Entries supplied —
* * * * * * *
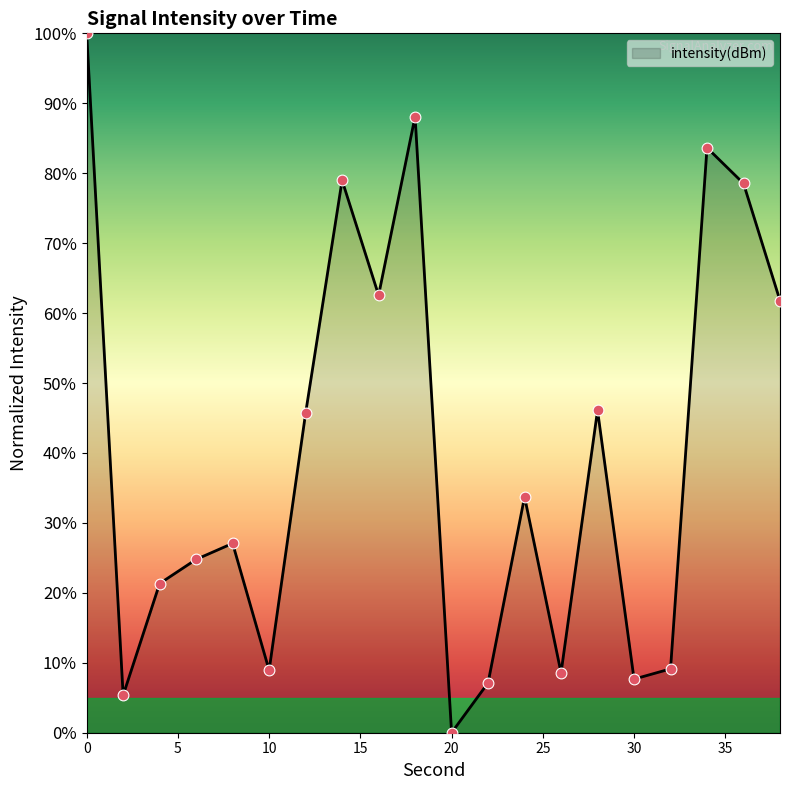

What is the greatest value displayed?

100.0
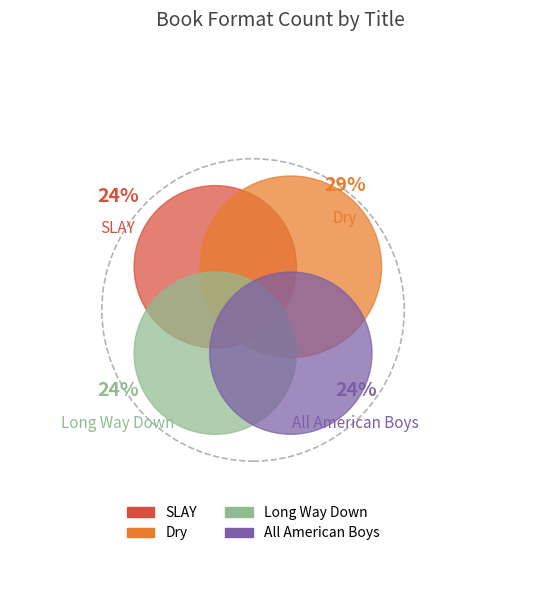

Count the number of slices in the pie.

4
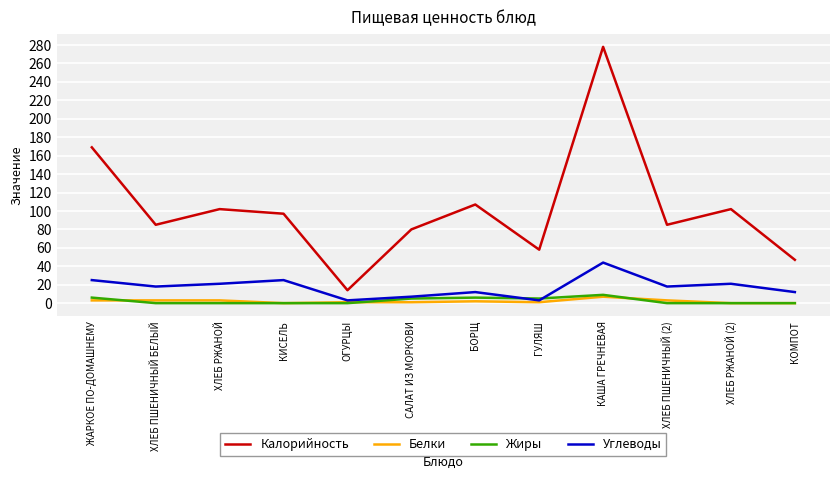

Is it true that Жиры equals 0 at ХЛЕБ ПШЕНИЧНЫЙ (2)?

True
* * * * * * *
Aim of the task — Render the listing above as a Markdown table with the columns Row and Line. Number each line in order, skip blank lines, and leave the pictures out.

Solution —
| Row | Line |
|---|---|
| 1 | What is the greatest value displayed? |
| 2 | 100.0 |
| 3 | Count the number of slices in the pie. |
| 4 | 4 |
| 5 | Is it true that Жиры equals 0 at ХЛЕБ ПШЕНИЧНЫЙ (2)? |
| 6 | True |